All of lore.kernel.org
 help / color / mirror / Atom feed
From: Mike Christie <mchristi@redhat.com>
To: Bart Van Assche <bvanassche@acm.org>,
	Naohiro Aota <naohiro.aota@wdc.com>,
	linux-scsi@vger.kernel.org, target-devel@vger.kernel.org
Cc: Nicholas Bellinger <nab@linux-iscsi.org>,
	"Martin K . Petersen" <martin.petersen@oracle.com>
Subject: Re: [PATCH v2 1/2] scsi: target/tcm_loop: ignore already deleted scsi device
Date: Tue, 20 Aug 2019 12:19:25 -0500	[thread overview]
Message-ID: <5D5C2B9D.1070307@redhat.com> (raw)
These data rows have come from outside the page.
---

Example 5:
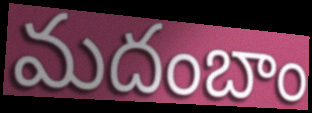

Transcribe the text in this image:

మదంబాంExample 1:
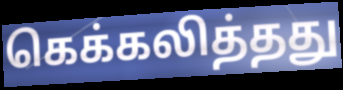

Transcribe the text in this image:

கெக்கலித்தது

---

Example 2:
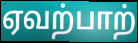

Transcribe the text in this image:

ஏவற்பாற்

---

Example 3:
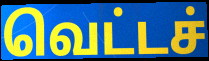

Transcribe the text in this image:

வெட்டச்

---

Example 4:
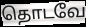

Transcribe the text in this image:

தொடவே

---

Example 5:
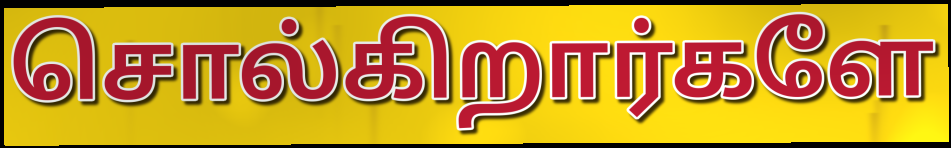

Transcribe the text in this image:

சொல்கிறார்களே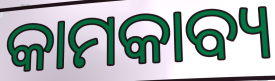
କାମକାବ୍ୟ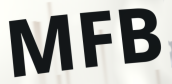
MFB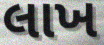
લાખ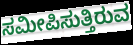
ಸಮೀಪಿಸುತ್ತಿರುವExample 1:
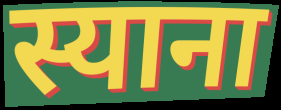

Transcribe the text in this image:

स्याना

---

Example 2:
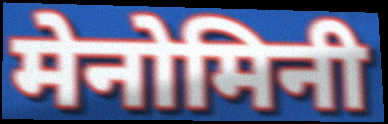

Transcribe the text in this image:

मेनोमिनी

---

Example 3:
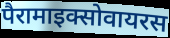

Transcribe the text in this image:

पैरामाइक्सोवायरस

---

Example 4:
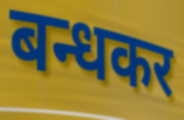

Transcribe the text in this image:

बन्धकर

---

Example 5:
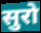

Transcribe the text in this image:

सुरोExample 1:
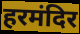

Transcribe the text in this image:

हरमंदिर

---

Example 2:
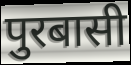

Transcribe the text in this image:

पुरबासी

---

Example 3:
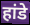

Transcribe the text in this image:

हांडे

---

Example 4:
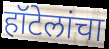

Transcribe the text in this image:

हॉटेलांचा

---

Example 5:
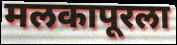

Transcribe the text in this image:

मलकापूरला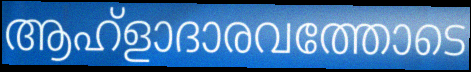
ആഹ്ളാദാരവത്തോടെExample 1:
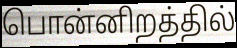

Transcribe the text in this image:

பொன்னிறத்தில்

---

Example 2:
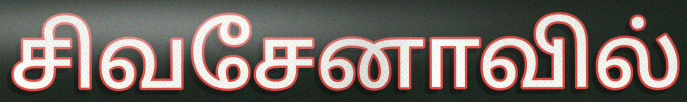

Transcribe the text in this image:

சிவசேனாவில்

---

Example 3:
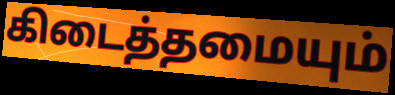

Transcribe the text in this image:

கிடைத்தமையும்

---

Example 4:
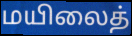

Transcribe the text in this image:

மயிலைத்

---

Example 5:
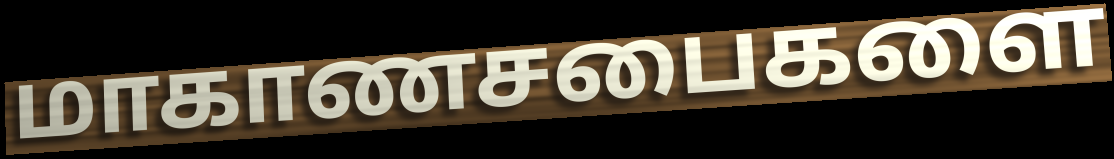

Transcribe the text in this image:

மாகாணசபைகளை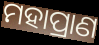
ମହାପ୍ରାଣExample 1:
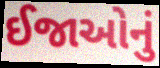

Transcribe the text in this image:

ઈજાઓનું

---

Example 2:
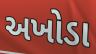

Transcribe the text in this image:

અખોડા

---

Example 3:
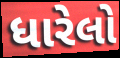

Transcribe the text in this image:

ધારેલો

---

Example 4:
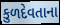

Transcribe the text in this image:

કુળદેવતાના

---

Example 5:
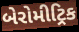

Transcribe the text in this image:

બેરોમીટ્રિકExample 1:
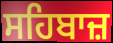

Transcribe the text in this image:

ਸਹਿਬਾਜ਼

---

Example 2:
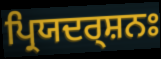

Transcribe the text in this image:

ਪ੍ਰਿਯਦਰ੍ਸ਼ਨਃ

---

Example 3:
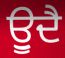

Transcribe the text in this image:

ਊੁਦੈ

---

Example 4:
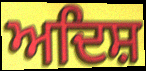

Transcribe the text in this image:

ਅਦਿਸ਼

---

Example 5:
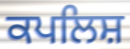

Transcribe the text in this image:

ਕਪਲਿਸ਼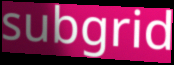
subgrid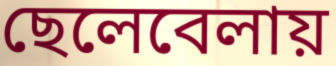
ছেলেবেলায়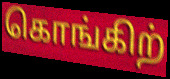
கொங்கிற்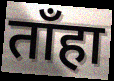
ताँहा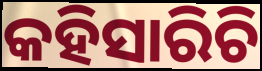
କହିସାରିଚି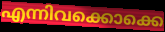
എന്നിവക്കൊക്കെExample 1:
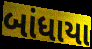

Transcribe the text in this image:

બાંધાયા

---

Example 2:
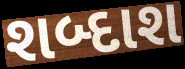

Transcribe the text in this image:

શબ્દાશ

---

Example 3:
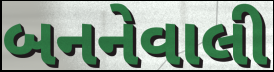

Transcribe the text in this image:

બનનેવાલી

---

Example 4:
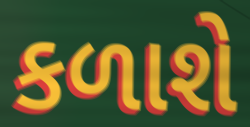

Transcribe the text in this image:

કળાશે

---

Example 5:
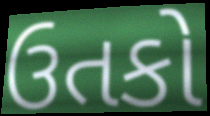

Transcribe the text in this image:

ઉતકોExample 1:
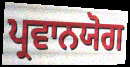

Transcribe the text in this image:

ਪ੍ਰਵਾਨਯੋਗ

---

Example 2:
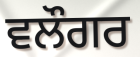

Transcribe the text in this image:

ਵਲੌਗਰ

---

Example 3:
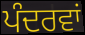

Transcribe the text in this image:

In-Reply-To: <737dd6be-a8c9-492c-8057-1f16b3d90519@acm.org>

On 08/20/2019 10:43 AM, Bart Van Assche wrote:
> On 8/20/19 8:27 AM, Mike Christie wrote:
>> tcm loop does not take a reference to the scsi_device at creation/link
>> time then need to release at removal/unlink time. The above
>> scsi_device_put is for the successful scsi_device_lookup call. tcm loop
>> works like a scsi host driver that does its own scanning via
>> scsi_add_device (maybe similar to scsi drivers that are raid cards).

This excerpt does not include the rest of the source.